EAS Advant edge bar  
20 oz. H20
(Tough time to eat.... )

*Meal #3* 

6 oz. Chicken Salad (Breast meat,<1tsp. mayo)
1 cup lettuce


Yes, less caffeine and more H20 is in the plan. As are egg whites instead of whole eggs.....I'm going shopping in a minute.


----------



## Triple Threat (Sep 6, 2006)




----------



## kenwood (Sep 6, 2006)

goodshit man   GL


----------



## DaMayor (Sep 6, 2006)

Triple Threat said:


>



Let me guess....you found the motherload of smilies.


----------



## DaMayor (Sep 6, 2006)

kenwood said:


> goodshit man   GL



Go back to school!

Nah, you're welcome here, as long as you behave....which I know is a lot to ask. 

This is going to be a serious journal....If you misbehave I'll ask Trouble to overload your cerebellum with technical terms.


----------



## DaMayor (Sep 6, 2006)

So here's the deal. Rather than posting every single meal, (which I do not have time to do) I will put together the meal plan I intend on following (including macros) and then post whether or not each was consumed, variations to each, and or additions/changes made per meal. This will eliminate a lot of duplication.

Since my training routine is still somewhat in the developmental stages, I'll post each routine individually.

Both diet and training will maintain/improve structure over the next week.....I just need to get in the groove.

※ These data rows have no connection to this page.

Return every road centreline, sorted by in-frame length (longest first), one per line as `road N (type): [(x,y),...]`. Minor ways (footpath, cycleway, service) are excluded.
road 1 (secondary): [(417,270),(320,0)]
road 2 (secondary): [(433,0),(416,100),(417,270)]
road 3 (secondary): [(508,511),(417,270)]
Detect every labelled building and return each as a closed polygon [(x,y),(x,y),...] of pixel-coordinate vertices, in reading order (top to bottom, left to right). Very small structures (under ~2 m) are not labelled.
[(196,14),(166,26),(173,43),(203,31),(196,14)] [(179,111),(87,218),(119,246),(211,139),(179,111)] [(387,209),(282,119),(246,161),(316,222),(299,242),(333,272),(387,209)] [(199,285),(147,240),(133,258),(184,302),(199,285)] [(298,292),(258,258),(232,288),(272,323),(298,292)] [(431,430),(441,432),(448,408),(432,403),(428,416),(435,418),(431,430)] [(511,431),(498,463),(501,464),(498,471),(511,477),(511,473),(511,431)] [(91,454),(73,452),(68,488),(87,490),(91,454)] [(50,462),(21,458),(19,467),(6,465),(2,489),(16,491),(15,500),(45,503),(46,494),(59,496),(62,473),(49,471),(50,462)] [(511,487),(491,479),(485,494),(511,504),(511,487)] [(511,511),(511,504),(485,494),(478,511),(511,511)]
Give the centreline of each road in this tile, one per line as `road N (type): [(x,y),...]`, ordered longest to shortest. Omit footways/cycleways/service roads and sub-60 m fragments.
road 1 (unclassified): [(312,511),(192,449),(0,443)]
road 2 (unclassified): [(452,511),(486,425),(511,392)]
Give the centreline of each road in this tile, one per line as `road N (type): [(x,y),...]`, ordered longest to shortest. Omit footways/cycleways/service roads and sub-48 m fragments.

At any time, your collective, serious input will be appreciated.


----------



## P-funk (Sep 6, 2006)

I would go with total body 2-3 times a week too.


----------



## Jodi (Sep 6, 2006)

DaMayor said:


> Yesterday, I worked legs only. This will be the last time I train upper/lower separately. The temptation to push too hard too early is something that I need to avoid at all costs. Although I've been especially careful to monitor my form, breathing, etc. I've noticed that I'm throwing on plates to carelessly when I get past what seems to be the "safe" point in each workout. So, with this said, I will design a better plan....initially on my own, yet will be open to your suggestions as we go.
> 
> Last Nights workout, short but sweet (I was short on time).....keep in mind that I am looking for slight resistance at this point, which involves very light weight. (i.e, don't laugh )
> 
> ...


  What kind of diet is that?


----------



## DaMayor (Sep 6, 2006)

Jodi said:


> What kind of diet is that?



I know! I know! I know! Give me a chance, here! I thought you loved me! 

I am putting it all together right now...today has just been insane. And keep in mind, I own a restaurant, so in most cases I'm feeding other people when I should be eating myself.

I haven't forgotten anything you guys have passed along, I just haven't documented it yet......you truckstop mamma, you!


----------



## DaMayor (Sep 6, 2006)

P-funk said:


> I would go with total body 2-3 times a week too.



*Absolutely*. This will hopefully A.)create a practice/mentality of overall conditioning moreso than aiming for heavier weight(s) in one area or another. B.) Will force me to maintain a pace and be patient. C.)Will reduce injury, or further injury in my case.


----------



## Jodi (Sep 6, 2006)

DaMayor said:


> I know! I know! I know! Give me a chance, here! I thought you loved me!
> 
> I am putting it all together right now...today has just been insane. And keep in mind, I own a restaurant, so in most cases I'm feeding other people when I should be eating myself.
> 
> I haven't forgotten anything you guys have passed along, I just haven't documented it yet......you truckstop mamma, you!



I think I'd prefer the trailer park trash instead please


----------



## DaMayor (Sep 6, 2006)

Jodi said:


> I think I'd prefer the trailer park trash instead please



Okay.


----------



## FrankT (Sep 6, 2006)

Looks good so far.
I'll be following along


----------



## DaMayor (Sep 6, 2006)

FrankT said:


> Looks good so far.
> I'll be following along




 

Working on diet/stats......


----------



## P-funk (Sep 6, 2006)

DaMayor said:


> *Absolutely*. This will hopefully A.)create a practice/mentality of overall conditioning moreso than aiming for heavier weight(s) in one area or another. B.) Will force me to maintain a pace and be patient. C.)Will reduce injury, or further injury in my case.



now, all you need to do is select your exercises, your set and rep ranges, etc....fill in the gaps and have something set so that you don't have to guess when you go to the gym.  Think about your goals, and then think about how the program will go inline with those goals.


----------



## DaMayor (Sep 6, 2006)

P-funk said:


> now, all you need to do is select your exercises, your set and rep ranges, etc....fill in the gaps and have something set so that you don't have to guess when you go to the gym.  Think about your goals, and then think about how the program will go inline with those goals.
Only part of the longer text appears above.